2. RunTime Memory Areas: As we know, to load any class or to store any variable, constant,etc some memory is required. Also. to execute some memory is again required. This memory is fetched from specially designated Runtime memory areas residing in JVM. JVM consists of 5 runtime data areas.
- METHOD AREA: It consists of all the class data (static variables, method implementations, etc)
- HEAP AREA: it consists of the object data.
- STACK AREA: For each thread in the stack, a separate memory (TLA) will be allocated. Each entry in the stack is known as a stack frame which consists of 3 parts: local variable, frame data and operands.
- PC Registers AREA: These hold the next executing instruction for each thread present in stack.
- NATIVE METHOD STACK AREA: This holds the stack area for native emthods in our code.
3. Execution Engine: This is the central part of the JVM architecture which is responsible to translate your bytecode into machine code i.e your operating system could read and execute. It consists of 4 parts:
- INTERPRETER: Interpreter does the line by line interpretation of our bytecode.
- JIT COMPILER: Interpreting the loop code line-by-line can consume a lot of time. The Just-In-Time Compiler comes as a saviour. It compiles the bytecode and generates the machine code at once. It first converts the hotspot code into the intermediate code with the help of intermediate code generator. The Code optimizer then optimizes the intermediate code which is the converted into the native or machine code by target code generator.
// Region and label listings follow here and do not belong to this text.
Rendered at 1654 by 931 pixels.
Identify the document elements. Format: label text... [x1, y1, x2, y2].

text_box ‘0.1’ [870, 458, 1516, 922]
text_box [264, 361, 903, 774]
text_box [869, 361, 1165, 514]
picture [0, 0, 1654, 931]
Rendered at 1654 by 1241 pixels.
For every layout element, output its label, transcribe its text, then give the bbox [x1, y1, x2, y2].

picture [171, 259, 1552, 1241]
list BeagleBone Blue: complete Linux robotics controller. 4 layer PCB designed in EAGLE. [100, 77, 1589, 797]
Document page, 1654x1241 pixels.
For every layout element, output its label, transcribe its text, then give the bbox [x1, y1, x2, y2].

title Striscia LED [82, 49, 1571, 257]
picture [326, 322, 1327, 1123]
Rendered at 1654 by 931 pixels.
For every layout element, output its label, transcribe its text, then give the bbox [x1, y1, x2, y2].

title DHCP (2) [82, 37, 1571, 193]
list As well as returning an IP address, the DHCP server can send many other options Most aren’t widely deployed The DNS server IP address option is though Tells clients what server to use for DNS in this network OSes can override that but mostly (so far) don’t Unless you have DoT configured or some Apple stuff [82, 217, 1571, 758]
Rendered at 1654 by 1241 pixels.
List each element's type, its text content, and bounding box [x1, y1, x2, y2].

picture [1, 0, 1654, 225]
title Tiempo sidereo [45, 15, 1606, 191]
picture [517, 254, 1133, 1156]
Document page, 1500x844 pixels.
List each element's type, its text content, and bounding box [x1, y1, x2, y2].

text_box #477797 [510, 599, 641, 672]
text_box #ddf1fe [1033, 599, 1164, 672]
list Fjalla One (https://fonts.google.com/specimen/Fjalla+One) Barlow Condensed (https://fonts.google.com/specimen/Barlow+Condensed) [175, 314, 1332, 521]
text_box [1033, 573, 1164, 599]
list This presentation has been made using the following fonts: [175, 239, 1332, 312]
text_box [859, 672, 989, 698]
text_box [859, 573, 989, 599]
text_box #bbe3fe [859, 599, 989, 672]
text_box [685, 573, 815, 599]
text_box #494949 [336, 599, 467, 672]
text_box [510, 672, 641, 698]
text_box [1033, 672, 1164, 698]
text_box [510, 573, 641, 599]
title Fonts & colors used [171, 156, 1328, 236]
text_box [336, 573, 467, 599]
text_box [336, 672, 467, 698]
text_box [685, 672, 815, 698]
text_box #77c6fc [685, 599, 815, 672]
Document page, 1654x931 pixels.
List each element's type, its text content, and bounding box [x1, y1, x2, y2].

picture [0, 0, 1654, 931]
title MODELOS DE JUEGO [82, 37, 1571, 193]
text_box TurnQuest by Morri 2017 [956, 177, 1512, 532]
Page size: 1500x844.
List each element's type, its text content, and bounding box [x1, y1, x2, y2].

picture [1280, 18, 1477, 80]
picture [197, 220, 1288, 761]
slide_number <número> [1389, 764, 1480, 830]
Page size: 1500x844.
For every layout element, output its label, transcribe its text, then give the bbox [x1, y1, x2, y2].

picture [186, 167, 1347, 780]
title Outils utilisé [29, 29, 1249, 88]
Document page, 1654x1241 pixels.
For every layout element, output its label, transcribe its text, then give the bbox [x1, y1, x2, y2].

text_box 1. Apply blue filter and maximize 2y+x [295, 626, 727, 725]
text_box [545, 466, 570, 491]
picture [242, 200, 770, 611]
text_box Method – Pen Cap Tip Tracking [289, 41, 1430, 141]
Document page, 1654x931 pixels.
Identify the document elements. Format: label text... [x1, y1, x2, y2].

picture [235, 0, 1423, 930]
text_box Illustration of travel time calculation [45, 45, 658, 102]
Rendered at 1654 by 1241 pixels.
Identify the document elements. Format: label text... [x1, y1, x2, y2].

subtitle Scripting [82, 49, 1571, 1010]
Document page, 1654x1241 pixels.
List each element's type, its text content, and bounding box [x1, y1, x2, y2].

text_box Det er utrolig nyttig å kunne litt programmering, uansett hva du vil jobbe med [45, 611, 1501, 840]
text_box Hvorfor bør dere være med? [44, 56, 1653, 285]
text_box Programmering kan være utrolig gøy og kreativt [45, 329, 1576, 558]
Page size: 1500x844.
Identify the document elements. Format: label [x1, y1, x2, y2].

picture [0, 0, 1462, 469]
- PROFILER: How do we know, whether the code consists of loops, or recursion is taking place during interpretation of our bytecode? This is done by Profiler. Profiler identifies the hotspots in our bytecode and send them to the JIT compiler.
- GARBAGE COLLECTOR: It is responsible to remove unused objects present in heap area to allow new object allocations. This process of allocating allocating new objects and removing unused objects to make space for those new object allocations is known as Memory Management. We will discuss it in detail in next post.
Sometimes, we require native codes or libraries in our application. These native information is provided by the JNI (Java Native Interfaces) stored in the Native method libraries. The whole JVM Architecture is now explained in the diagram below:
The Java Virtual Machine exists only in the memory of our computer. Reproducing a machine within our computer’s memory requires a mechanism which is the byte code instruction set.
To examine byte code, we can use the Java class file disassembler, javap. By examining bytecode instructions in detail, we gain valuable insight into the inner workings of the Java Virtual Machine and Java itself. Each byte code instruction performs a specific function of extremely limited scope, such as pushing an object onto the stack or popping an object off the stack. Combinations of these basic functions represent the complex high-level tasks defined as statements in the Java programming language. As amazing as it seems, sometimes dozens of byte code instructions are used to carry out the operation specified by a single Java statement. When we use these byte code instructions with the the Virtual Machine, Java gains its platform independence and becomes the most powerful and versatile programming language in the world.